Gawilghur (also Gawilgarh or Gawilgad) was a well-fortified mountain stronghold of the Maratha Empire north of the Deccan Plateau, in the vicinity of Melghat Tiger Reserve, Amravati District,[1] Maharashtra. It was successfully assaulted by an Anglo-Indian force commanded by Arthur Wellesley on the 15 December 1803 during the Second Anglo-Maratha War. In popular culture, the campaign to take Gawilghur forms the background of the novel Sharpe's Fortress by Bernard Cornwell, the third in a series of books covering the eponymous hero's time in the British army in India during the Napoleonic era.

History

The fort takes its name from the Gawli (cow herds) who inhabited the Berar (modern day Amravati) for centuries. Earlier the fort was likely just made of mud as were several such areas in the region. The exact date of construction is not known but the Persian historian, Firishta, records that Ahmed Shah Wali, the ninth king of the Muzaffarid dynasty built Gawilgarh when he was encamped at Ellichpur in 1425.[2] Likely this was the date when major fortification was carried out.

In 1803 during the 2nd Maratha War the fort was besieged by Arthur Wellesley (later Duke of Wellington). After two failed attempts at the main gate by British and Sepoy companies, and many casualties, Captain Campbell led the 94th Scottish Brigade (light company) up the ravine dividing the inner and outer forts and into the inner fort by escalade. The Scots then forced the northern gatehouse and opened the many gates, allowing the remaining British forces entry. The British suffered few casualties in the final assault (approx. 150). The fortress was returned to the Marathas after making peace with the British but they abandoned it.

Major features

The fort has several inscriptions in Persian recording the date of building of each of its seven gates. It has two water tanks (Devtalav and Khantalav),[3] which would have been the main water source in case the fort was besieged. Within the fort the ruins of a mosque are the most conspicuous. It stands at the highest point in the inner fort and is built in the Pathan style of architecture. The mosque has a square canopy with intricate stone lattice work and a seven arched façade. The mosque originally had two minarets, only one of which is intact today.[4]

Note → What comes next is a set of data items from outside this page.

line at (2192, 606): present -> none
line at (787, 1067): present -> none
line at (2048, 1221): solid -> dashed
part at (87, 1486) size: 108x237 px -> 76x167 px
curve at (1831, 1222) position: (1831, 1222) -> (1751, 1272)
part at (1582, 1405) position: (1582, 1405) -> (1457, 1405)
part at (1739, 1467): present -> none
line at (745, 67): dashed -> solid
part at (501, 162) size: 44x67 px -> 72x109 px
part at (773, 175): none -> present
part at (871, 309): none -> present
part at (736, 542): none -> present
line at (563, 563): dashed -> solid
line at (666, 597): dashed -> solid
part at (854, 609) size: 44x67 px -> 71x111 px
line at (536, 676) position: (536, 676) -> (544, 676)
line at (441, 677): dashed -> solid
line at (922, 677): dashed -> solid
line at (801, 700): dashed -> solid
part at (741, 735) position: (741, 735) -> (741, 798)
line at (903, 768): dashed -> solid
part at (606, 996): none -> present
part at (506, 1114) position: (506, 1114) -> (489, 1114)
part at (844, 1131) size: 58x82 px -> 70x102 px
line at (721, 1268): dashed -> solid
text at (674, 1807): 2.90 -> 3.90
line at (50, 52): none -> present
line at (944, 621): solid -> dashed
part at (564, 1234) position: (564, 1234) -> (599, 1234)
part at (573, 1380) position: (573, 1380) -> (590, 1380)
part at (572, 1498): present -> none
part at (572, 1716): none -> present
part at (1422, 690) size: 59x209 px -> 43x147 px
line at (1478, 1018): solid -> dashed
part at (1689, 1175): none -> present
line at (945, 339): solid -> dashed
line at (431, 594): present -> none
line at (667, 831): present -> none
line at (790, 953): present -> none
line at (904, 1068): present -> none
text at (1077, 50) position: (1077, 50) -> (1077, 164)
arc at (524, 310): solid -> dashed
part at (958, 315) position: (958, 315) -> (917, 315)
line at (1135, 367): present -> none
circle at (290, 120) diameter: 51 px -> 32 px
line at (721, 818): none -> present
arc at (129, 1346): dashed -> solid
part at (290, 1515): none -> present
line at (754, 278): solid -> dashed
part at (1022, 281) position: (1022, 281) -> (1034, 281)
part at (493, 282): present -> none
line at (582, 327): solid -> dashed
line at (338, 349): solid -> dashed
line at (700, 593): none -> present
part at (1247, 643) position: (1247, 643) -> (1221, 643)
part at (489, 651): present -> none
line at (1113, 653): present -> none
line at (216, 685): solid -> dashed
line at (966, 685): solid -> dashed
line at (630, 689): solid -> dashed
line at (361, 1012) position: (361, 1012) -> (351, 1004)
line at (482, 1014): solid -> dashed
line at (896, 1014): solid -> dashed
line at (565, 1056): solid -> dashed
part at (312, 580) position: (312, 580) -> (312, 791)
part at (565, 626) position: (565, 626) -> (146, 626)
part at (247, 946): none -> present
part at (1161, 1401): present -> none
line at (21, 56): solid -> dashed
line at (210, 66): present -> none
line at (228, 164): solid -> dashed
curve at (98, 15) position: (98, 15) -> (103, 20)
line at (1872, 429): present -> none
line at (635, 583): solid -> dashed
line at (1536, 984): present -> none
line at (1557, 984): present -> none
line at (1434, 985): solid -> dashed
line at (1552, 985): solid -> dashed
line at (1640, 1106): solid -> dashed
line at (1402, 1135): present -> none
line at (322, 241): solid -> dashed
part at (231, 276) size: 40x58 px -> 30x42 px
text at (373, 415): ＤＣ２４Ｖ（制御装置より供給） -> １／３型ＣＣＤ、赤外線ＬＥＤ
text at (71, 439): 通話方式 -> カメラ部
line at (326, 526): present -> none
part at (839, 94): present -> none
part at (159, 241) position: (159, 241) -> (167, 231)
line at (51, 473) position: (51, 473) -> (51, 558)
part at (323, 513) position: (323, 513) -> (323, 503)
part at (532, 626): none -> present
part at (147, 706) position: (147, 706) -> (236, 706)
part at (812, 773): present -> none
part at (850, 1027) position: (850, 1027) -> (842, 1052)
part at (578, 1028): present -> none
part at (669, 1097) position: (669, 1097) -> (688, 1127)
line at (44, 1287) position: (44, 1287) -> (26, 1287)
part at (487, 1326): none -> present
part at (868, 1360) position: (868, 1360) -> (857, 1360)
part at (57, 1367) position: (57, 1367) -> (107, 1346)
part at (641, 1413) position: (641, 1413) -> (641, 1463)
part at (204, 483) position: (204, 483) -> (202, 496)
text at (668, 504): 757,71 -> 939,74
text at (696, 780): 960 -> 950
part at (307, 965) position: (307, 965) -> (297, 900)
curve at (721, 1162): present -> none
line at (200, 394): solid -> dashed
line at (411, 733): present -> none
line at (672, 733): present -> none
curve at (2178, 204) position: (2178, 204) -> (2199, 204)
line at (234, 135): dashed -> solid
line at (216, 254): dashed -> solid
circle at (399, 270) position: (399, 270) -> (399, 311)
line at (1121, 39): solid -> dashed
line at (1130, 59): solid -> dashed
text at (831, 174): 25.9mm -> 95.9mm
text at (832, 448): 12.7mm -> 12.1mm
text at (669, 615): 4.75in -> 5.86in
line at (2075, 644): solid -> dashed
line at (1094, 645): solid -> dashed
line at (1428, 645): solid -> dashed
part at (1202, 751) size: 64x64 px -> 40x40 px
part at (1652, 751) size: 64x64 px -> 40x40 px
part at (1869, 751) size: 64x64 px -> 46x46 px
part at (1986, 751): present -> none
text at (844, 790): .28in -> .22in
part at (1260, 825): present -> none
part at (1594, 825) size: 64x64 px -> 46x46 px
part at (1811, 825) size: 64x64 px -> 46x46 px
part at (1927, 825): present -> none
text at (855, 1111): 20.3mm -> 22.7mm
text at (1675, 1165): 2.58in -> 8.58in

Gafur Ahmed, a jaglia (tenant) of the Narnala fort, tried to determine whether the chambers built into the fort of Narnala had any use by driving 20 sheep into them. One of the sheep turned up at Gawilgarh which is more than 20 miles away.[5] So, probably there is an underground tunnel connecting the two forts.

There are several unrepaired breaches made by British guns, which remain to this day. The gun that killed five attackers with a single shot still stands, although now with graffiti running the length of the barrel.